--- START MATERIAL SHOWN ---

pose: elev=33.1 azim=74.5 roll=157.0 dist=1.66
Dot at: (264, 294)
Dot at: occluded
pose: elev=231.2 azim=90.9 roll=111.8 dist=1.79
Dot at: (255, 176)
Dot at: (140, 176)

--- END MATERIAL SHOWN ---

Reproduce verbatim the lines of the listing above, starting with the line containing "pose: elev=231.2 azim=90.9" and continuing through the end of the listing.

- **THE RESULT**:
pose: elev=231.2 azim=90.9 roll=111.8 dist=1.79
Dot at: (255, 176)
Dot at: (140, 176)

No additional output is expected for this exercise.